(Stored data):
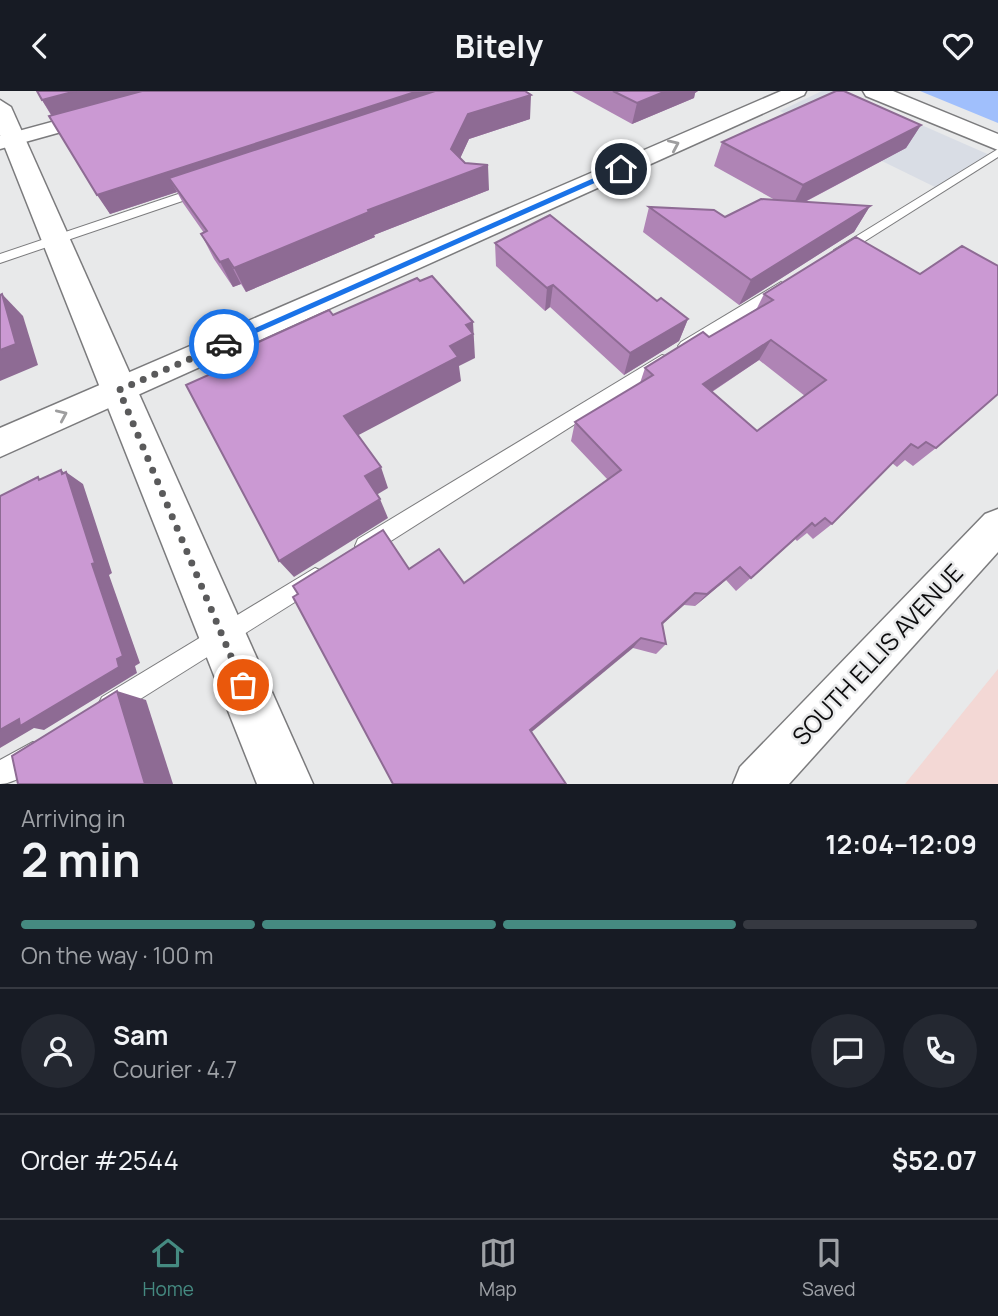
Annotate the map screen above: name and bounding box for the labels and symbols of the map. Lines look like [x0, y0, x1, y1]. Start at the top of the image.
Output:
pin [591, 139, 651, 199]
one-way arrow [667, 139, 679, 153]
courier [189, 309, 259, 379]
one-way arrow [55, 409, 68, 423]
street label: SOUTH ELLIS AVENUE [784, 556, 970, 752]
pin [213, 655, 273, 715]

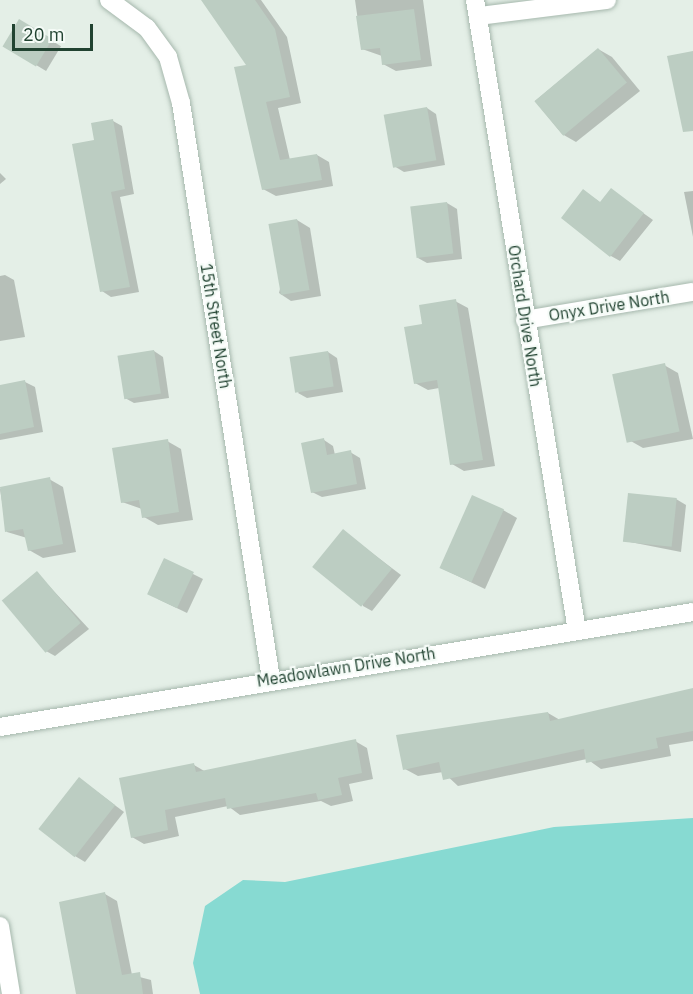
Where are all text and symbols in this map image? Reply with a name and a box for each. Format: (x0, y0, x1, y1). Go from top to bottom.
scale bar (15, 12, 96, 50)
text: 20 m (23, 23, 65, 46)
street label: Orchard Drive North (504, 244, 546, 388)
street label: 15th Street North (197, 262, 235, 390)
street label: Onyx Drive North (547, 287, 671, 325)
street label: Meadowlawn Drive North (255, 643, 437, 691)

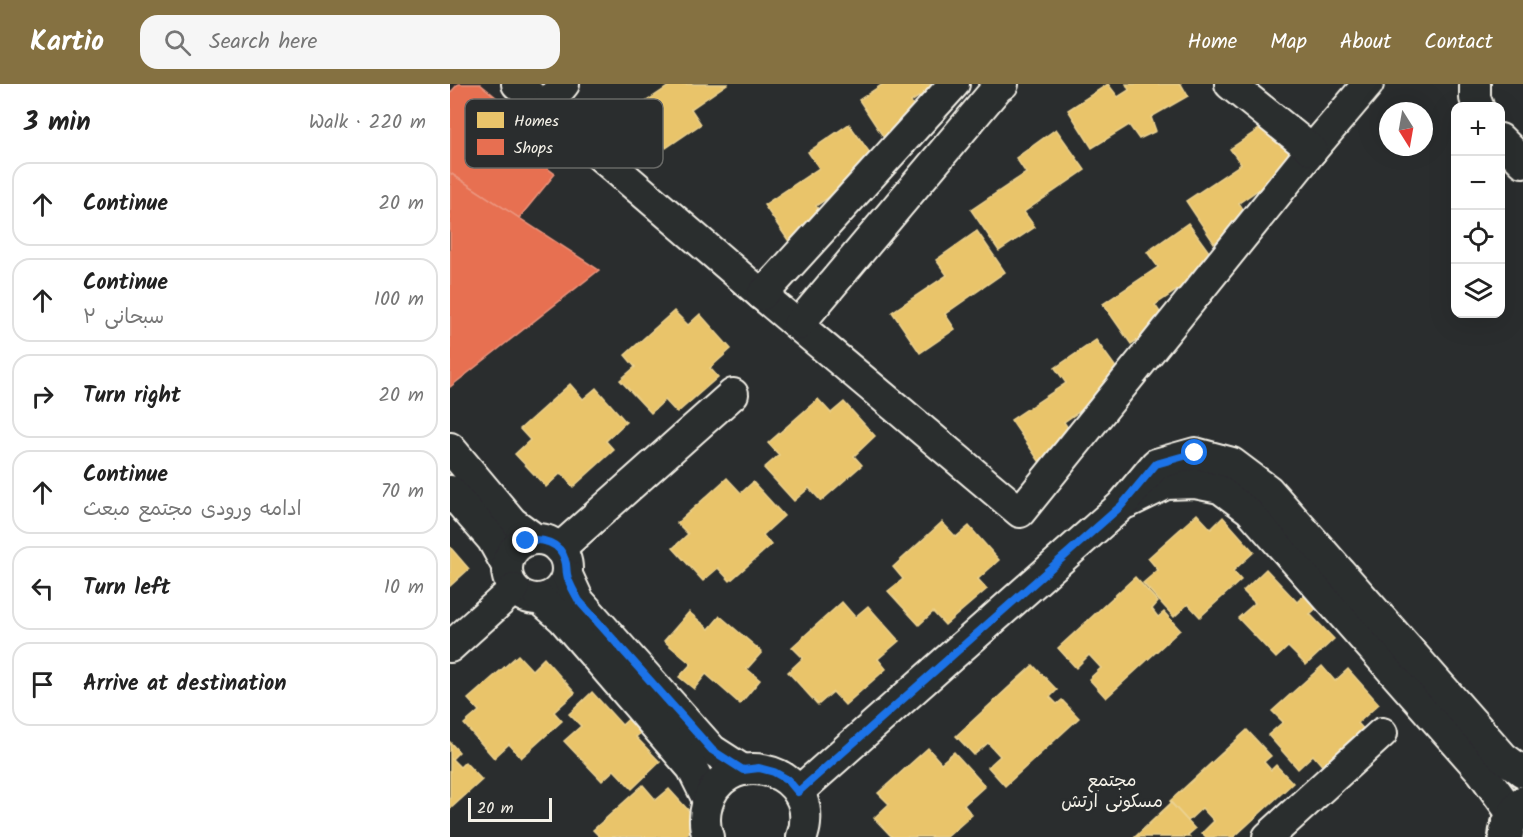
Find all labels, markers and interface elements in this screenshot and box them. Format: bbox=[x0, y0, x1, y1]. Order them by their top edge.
search box bbox=[140, 15, 560, 69]
text: Kartio bbox=[30, 20, 104, 65]
text: Search here bbox=[209, 25, 317, 60]
icon: search bbox=[161, 26, 194, 59]
text: Home bbox=[1188, 26, 1237, 59]
text: Map bbox=[1270, 26, 1307, 59]
text: About bbox=[1340, 26, 1391, 59]
text: Contact bbox=[1424, 26, 1493, 59]
legend bbox=[465, 99, 663, 168]
text: 3 min bbox=[24, 102, 91, 144]
north arrow bbox=[1379, 102, 1433, 156]
map controls bbox=[1451, 102, 1505, 318]
button: + bbox=[1451, 102, 1505, 156]
text: Walk · 220 m bbox=[309, 107, 426, 139]
text: Homes bbox=[514, 109, 559, 134]
text: Shops bbox=[514, 136, 553, 161]
button: − bbox=[1451, 156, 1505, 210]
text: Continue bbox=[83, 187, 168, 222]
icon: ahead bbox=[26, 188, 59, 221]
text: 20 m bbox=[378, 188, 424, 220]
button: locate bbox=[1451, 210, 1505, 264]
button: layers bbox=[1451, 264, 1505, 318]
text: Continue bbox=[83, 266, 168, 301]
icon: ahead bbox=[26, 284, 59, 317]
text: 100 m bbox=[374, 284, 424, 316]
text: سبحانی ۲ bbox=[83, 302, 164, 334]
text: Turn right bbox=[83, 379, 181, 414]
icon: right bbox=[26, 380, 59, 413]
text: 20 m bbox=[378, 380, 424, 412]
route start bbox=[1181, 439, 1207, 465]
text: Continue bbox=[83, 458, 168, 493]
icon: ahead bbox=[26, 476, 59, 509]
text: 70 m bbox=[381, 476, 424, 508]
text: ادامه ورودی مجتمع مبعث bbox=[83, 494, 302, 526]
route end bbox=[512, 527, 538, 553]
text: Turn left bbox=[83, 571, 170, 606]
icon: left bbox=[26, 572, 59, 605]
text: 10 m bbox=[384, 572, 424, 604]
text: Arrive at destination bbox=[83, 667, 286, 702]
icon: arrive bbox=[26, 668, 59, 701]
district label: مجتمع مسکونی ارتش bbox=[1061, 767, 1163, 817]
scale bar bbox=[468, 795, 552, 822]
text: 20 m bbox=[477, 796, 513, 821]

(ACTIVITY): Each line of the data above is to be output exactly; the pictures are not to appear.

(TASK RESPONSE):
Annotate the map screen above: name and bounding box for the labels and symbols of the map. Lines look like [x0, y0, x1, y1]. Start at the top of the image.
Output:
pin [591, 139, 651, 199]
one-way arrow [667, 139, 679, 153]
courier [189, 309, 259, 379]
one-way arrow [55, 409, 68, 423]
street label: SOUTH ELLIS AVENUE [784, 556, 970, 752]
pin [213, 655, 273, 715]

Where are all text and symbols in this map image? Reply with a name and a box for each. Format: (x0, y0, x1, y1). Go from top to bottom.
scale bar (15, 12, 96, 50)
text: 20 m (23, 23, 65, 46)
street label: Orchard Drive North (504, 244, 546, 388)
street label: 15th Street North (197, 262, 235, 390)
street label: Onyx Drive North (547, 287, 671, 325)
street label: Meadowlawn Drive North (255, 643, 437, 691)

Find all labels, markers and interface elements in this screenshot and box them. Format: bbox=[x0, y0, x1, y1]. Order them by their top edge.
search box bbox=[140, 15, 560, 69]
text: Kartio bbox=[30, 20, 104, 65]
text: Search here bbox=[209, 25, 317, 60]
icon: search bbox=[161, 26, 194, 59]
text: Home bbox=[1188, 26, 1237, 59]
text: Map bbox=[1270, 26, 1307, 59]
text: About bbox=[1340, 26, 1391, 59]
text: Contact bbox=[1424, 26, 1493, 59]
legend bbox=[465, 99, 663, 168]
text: 3 min bbox=[24, 102, 91, 144]
north arrow bbox=[1379, 102, 1433, 156]
map controls bbox=[1451, 102, 1505, 318]
button: + bbox=[1451, 102, 1505, 156]
text: Walk · 220 m bbox=[309, 107, 426, 139]
text: Homes bbox=[514, 109, 559, 134]
text: Shops bbox=[514, 136, 553, 161]
button: − bbox=[1451, 156, 1505, 210]
text: Continue bbox=[83, 187, 168, 222]
icon: ahead bbox=[26, 188, 59, 221]
text: 20 m bbox=[378, 188, 424, 220]
button: locate bbox=[1451, 210, 1505, 264]
button: layers bbox=[1451, 264, 1505, 318]
text: Continue bbox=[83, 266, 168, 301]
icon: ahead bbox=[26, 284, 59, 317]
text: 100 m bbox=[374, 284, 424, 316]
text: سبحانی ۲ bbox=[83, 302, 164, 334]
text: Turn right bbox=[83, 379, 181, 414]
icon: right bbox=[26, 380, 59, 413]
text: 20 m bbox=[378, 380, 424, 412]
route start bbox=[1181, 439, 1207, 465]
text: Continue bbox=[83, 458, 168, 493]
icon: ahead bbox=[26, 476, 59, 509]
text: 70 m bbox=[381, 476, 424, 508]
text: ادامه ورودی مجتمع مبعث bbox=[83, 494, 302, 526]
route end bbox=[512, 527, 538, 553]
text: Turn left bbox=[83, 571, 170, 606]
icon: left bbox=[26, 572, 59, 605]
text: 10 m bbox=[384, 572, 424, 604]
text: Arrive at destination bbox=[83, 667, 286, 702]
icon: arrive bbox=[26, 668, 59, 701]
district label: مجتمع مسکونی ارتش bbox=[1061, 767, 1163, 817]
scale bar bbox=[468, 795, 552, 822]
text: 20 m bbox=[477, 796, 513, 821]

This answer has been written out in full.